# Making a liquid cooling heatsink.



## Olaf-Lampe (Feb 24, 2010)

I did a lot of watercooling when I was overclocking my PC.
The easiest way was using the original heatsink. 
Modify the cooling fins to build a maze and seal the whole thing with silicone rubber. I always used clear polycarbonate for the walls, just for the looks.
Here is a 12 year old system ( selfmade cooling block w poly-carb. ), still working and hasn't lost a drop of water. 
Using destillated water with coolant additive is a good idea. During upgrades I flooded my graphic card and even the cpu socket more than one time with no bad effects.

-Olaf


----------



## dexion (Aug 22, 2009)

Ive been thinking about doing this with my LS controller as well. 

Google liquid cold plates. This will give you a good idea of how it can be done. I even found several that will fit. The problem is the smallest run they will do is 25 pieces (at about 100 a piece dual channel.) So I havent come up with anything cheap. You could take 2 1 inch thick pieces and mill out channels from both gasket them together nipple them and be done with it. (Ala Jack's cooler.) I said the heck with it and added 2 more fans in parallel. I may get a 6x6 inch piece of allumimum heat sink and add it on to the front of the heat sink on the controller and add another 2 120mm fans. If you come up with something let me know. It all seemed like too much trouble for the gain (for my use its just a commuter to and from work not a drag car etc.) Carefull however the screws mounting the heatsink may be live (read that somewhere or other about the ls controllers thats why they cover them with goop I could be wrong however.)

____

Copy out the part of the heatsink thread starting with "The easiest way" and going on through "for the looks.". The material that comes after this thread is separate from it.

Entries supplied:
____

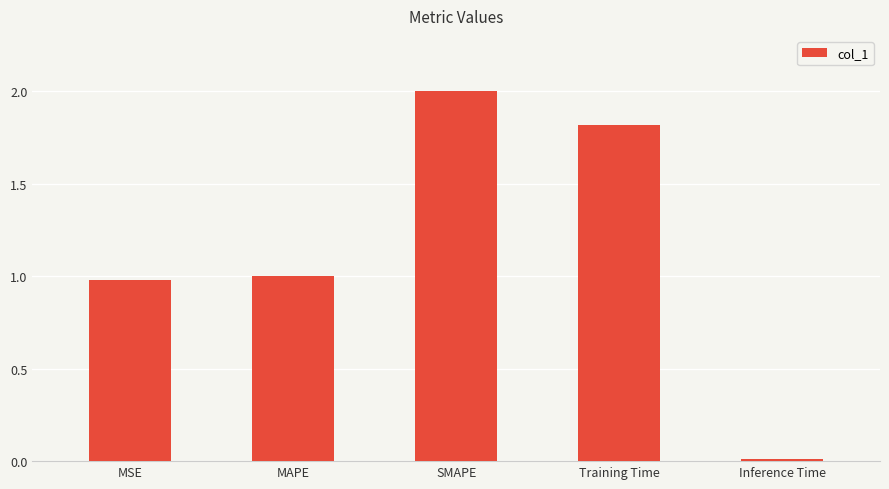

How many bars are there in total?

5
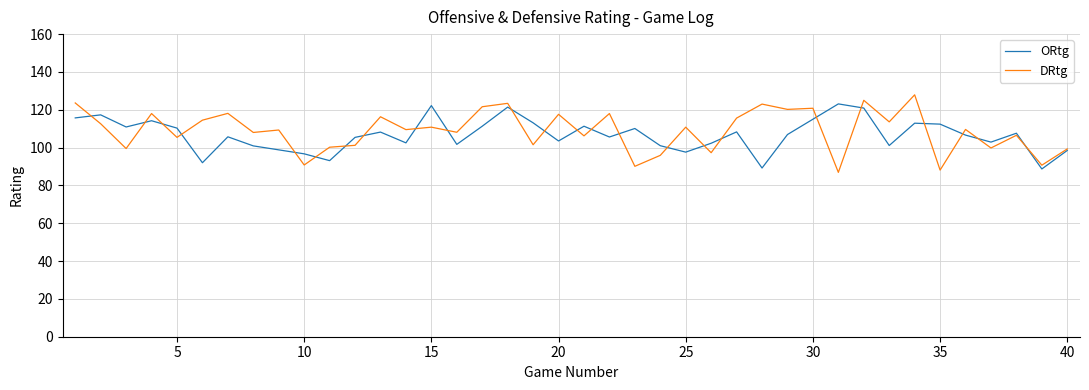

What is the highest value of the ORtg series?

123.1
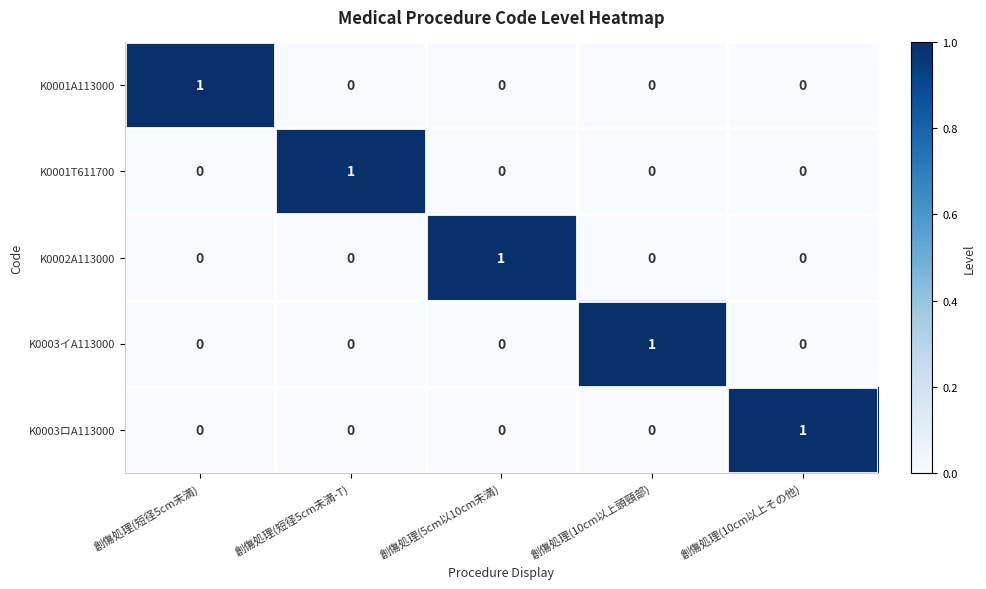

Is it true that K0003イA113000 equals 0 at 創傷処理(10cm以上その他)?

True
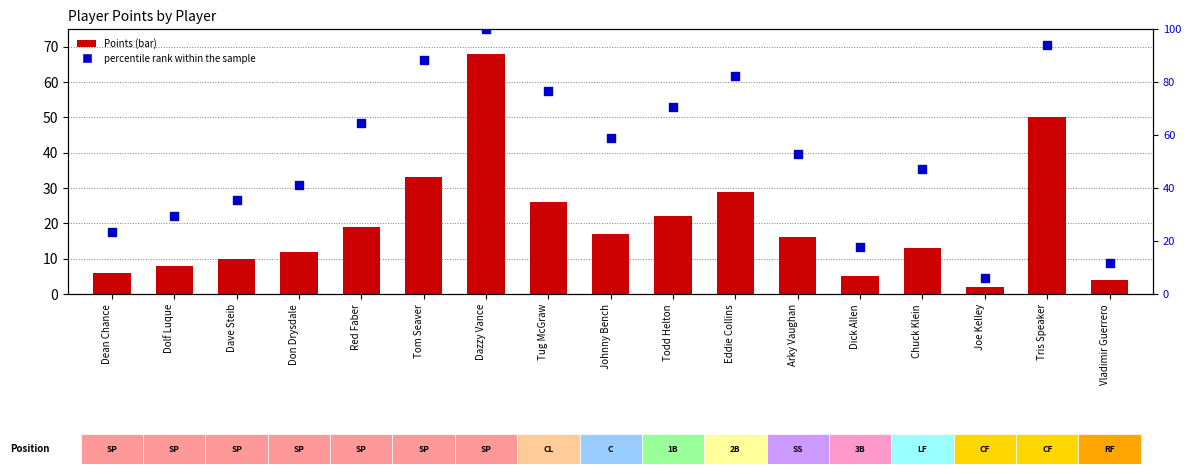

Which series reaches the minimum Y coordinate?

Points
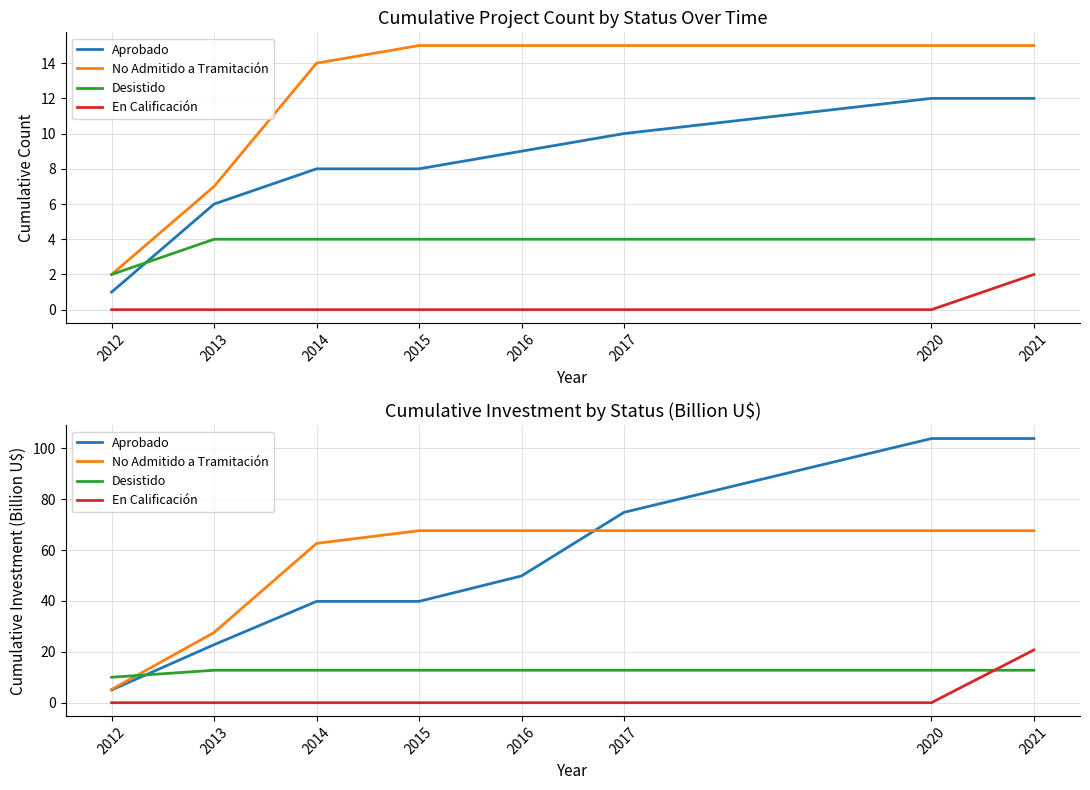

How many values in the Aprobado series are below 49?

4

____

Written reply:
The easiest way was using the original heatsink. 
Modify the cooling fins to build a maze and seal the whole thing with silicone rubber. I always used clear polycarbonate for the walls, just for the looks.